Keselowski, Wolfe look at remaining races from horsepower perspective

Nigel Kinrade/NKPPhoto

By Caleb Whisler, Staff Writer

When it comes to superspeedway racing, many people across the NASCAR garage know that the Ford Performance camp powered by Roush Yates Engines will be a force for the win. With super speedway racing over with for the 2017, Ford Performance is looking at ways to improve their 1.5-mile program.

Paul Wolfe, crew chief for Brad Keselowski, is confident in the engine package for the remaining five races of the season.

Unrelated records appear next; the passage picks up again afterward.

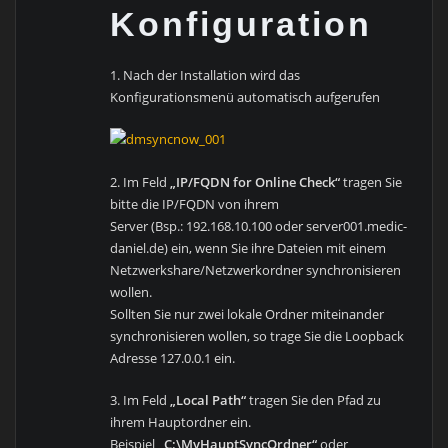
Konfiguration
1. Nach der Installation wird das
Konfigurationsmenü automatisch aufgerufen
2. Im Feld
„IP/FQDN for Online Check“
tragen Sie
bitte die IP/FQDN von ihrem
Server (Bsp.: 192.168.10.100 oder server001.medic-
daniel.de) ein, wenn Sie ihre Dateien mit einem
Netzwerkshare/Netzwerkordner synchronisieren
wollen.
Sollten Sie nur zwei lokale Ordner miteinander
synchronisieren wollen, so trage Sie die Loopback
Adresse 127.0.0.1 ein.
3. Im Feld
„Local Path“
tragen Sie den Pfad zu
ihrem Hauptordner ein.
Beispiel
„C:\MyHauptSyncOrdner“
oder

Wolfe is confident due to the “One Ford” mentality across all teams.

“I feel good about it.  Those guys have been working hard.  You know, they’re very open to feedback from the teams, and whether it’s from our team or Roush or Stewart‑Haas, it’s good to have Stewart‑Haas in the mix now, they’ve got some input and some ideas, and I think Ford as a whole, we all try to work together and all pull in the same direction, and the engine shop is no different on that,” said Wolfe.

Wolfe applauded the engine package that Roush Yates is bringing to the track each week. Wolfe feels that the short tracks of Martinsville and Phoenix will provide the Ford camp the next opportunity to win.

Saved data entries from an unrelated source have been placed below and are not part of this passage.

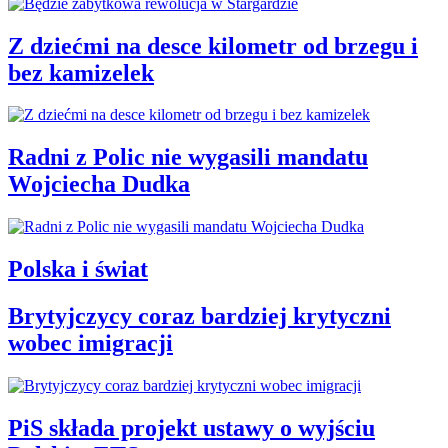
Z dziećmi na desce kilometr od brzegu i
bez kamizelek
Radni z Polic nie wygasili mandatu
Wojciecha Dudka
Polska i świat
Brytyjczycy coraz bardziej krytyczni
wobec imigracji
PiS składa projekt ustawy o wyjściu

“Speedways have always been a strength and something Doug really focuses on.  But they’ve been bringing us really good stuff to the other racetracks.  Just seems like the short tracks are obviously a little less aero dependent, and we’ve been able to be a little more competitive at those, so that’s where I look at Martinsville as the next opportunity,” said Wolfe.

Keselowski also echoed the sentiments of his crew chief about Martinsville being the Ford’s next best chance to win.

“Well, the good thing about Martinsville is you spin the tires there, so the engine from a horsepower standpoint is not as critical when you can’t put the gas pedal down.  I think that’s why we run so well there,” said Keselowski.

Keselowski also offered a look at all the tracks that Ford has won this year and found the one common denominator. That denominator is very little rear tire grip and wheel spin. Keselowski knows that the 1.5-mile tracks provide its challenges for the Fords.

“If you look at the tracks where the Fords have won this year, it’s been the tracks where you have very little rear tire grip, a lot of wheel spin, Sonoma, Martinsville, and it’s been at the superspeedways, so I don’t think that’s a mistake by any means.  But then I look at Texas, Kansas and probably even Homestead and Phoenix, and we know those are tracks that we’re not as good as we want to be,” said Keselowski.

Although there is a disadvantage at the 1.5-mile tracks, Keselwoski wants to make the most of what he has being brought to the track each week.

“We can get caught up in deficiencies or we can make the most of what we have, and I feel like we have a lot of opportunities in front of us, and I want to make the most of what we have.”